When To Retire Climbing Gear and Ropes
Unless your carabiners, cams or nuts are corroded, and it doesn't sound as if they are, they are as solid as the day you put them in hibernation. The only problem you might have is dealing with the laughter at the crag when you whip out your museum pieces. Gear has evolved a lot in 10 years and your gear will be heavy and clunky compared to what's available today. Imagine a Flintstone's mobile next to a Honda hybrid and you get my drift. But your gear should work perfectly fine.
Your ropes are another matter. Maybe they are OK, but there's no real way to know, short of strapping them into a drop-test tower and breaking them to determine their strength loss over time. Since there isn't a single recorded instance of a rope ever breaking due to just being old, I'd feel comfortable climbing on your cords.
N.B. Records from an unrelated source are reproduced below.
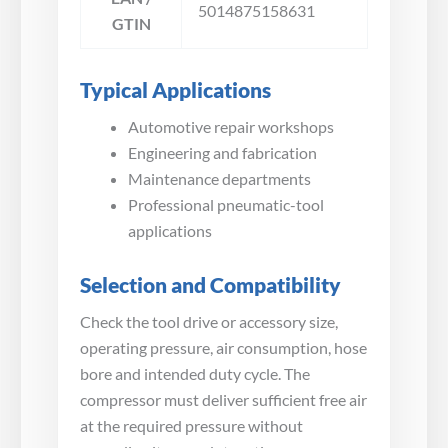
5014875158631
GTIN
Typical Applications
Automotive repair workshops
Engineering and fabrication
Maintenance departments
Professional pneumatic-tool
applications
Selection and Compatibility
Check the tool drive or accessory size,
operating pressure, air consumption, hose
bore and intended duty cycle. The
compressor must deliver sufficient free air
at the required pressure without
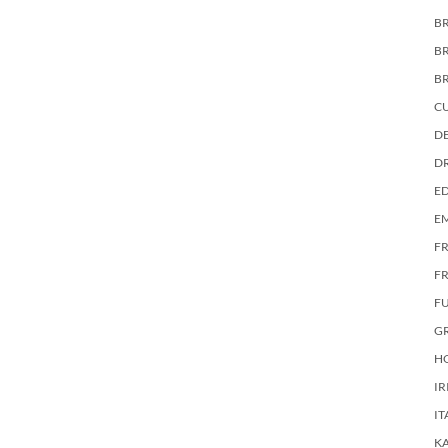
BR
B
B
C
DE
D
E
E
F
FR
F
G
HO
IR
IT
KA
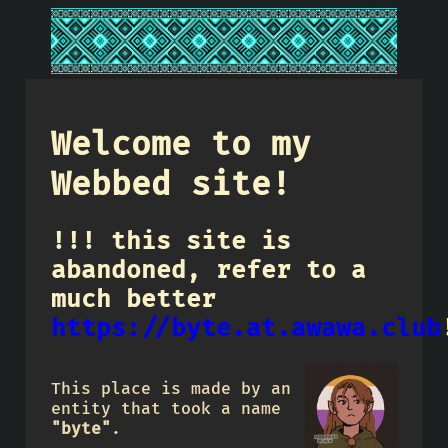
Welcome to my
Webbed site!
!!! this site is
abandoned, refer to a
much better
https://byte.at.awawa.club
This place is made by an
entity that took a name
"byte"
.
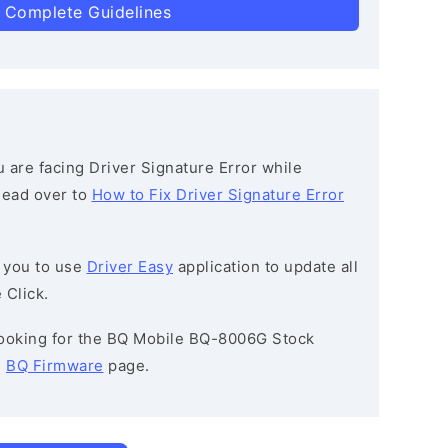
 Complete Guidelines
ou are facing Driver Signature Error while
 head over to
How to Fix Driver Signature Error
 you to use
Driver Easy
application to update all
 Click.
 looking for the BQ Mobile BQ-8006G Stock
e
BQ Firmware
page.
The greater consideration is whether they might have been exposed to chemicals such as battery acid, which are real rope killers and common in a garage-storage situation, and/or wear. Cut up and throw away any rope that might have been contaminated, and run both ropes through your hands to feel for soft spots or other irregularities like bite marks from critters. You said that one of the ropes was barely used and neither had held big falls, so I suspect you are good to go with them.
Bear in mind that those 50-meter ropes, while the standard back in the day, will be too short to lower from the anchors on the newer routes established with 60- or even 70-meter lines. I'd relegate them to toproping and fixing, and get lighter and trimmer modern cords, 10mm or just under and at least 60 meters, for leading.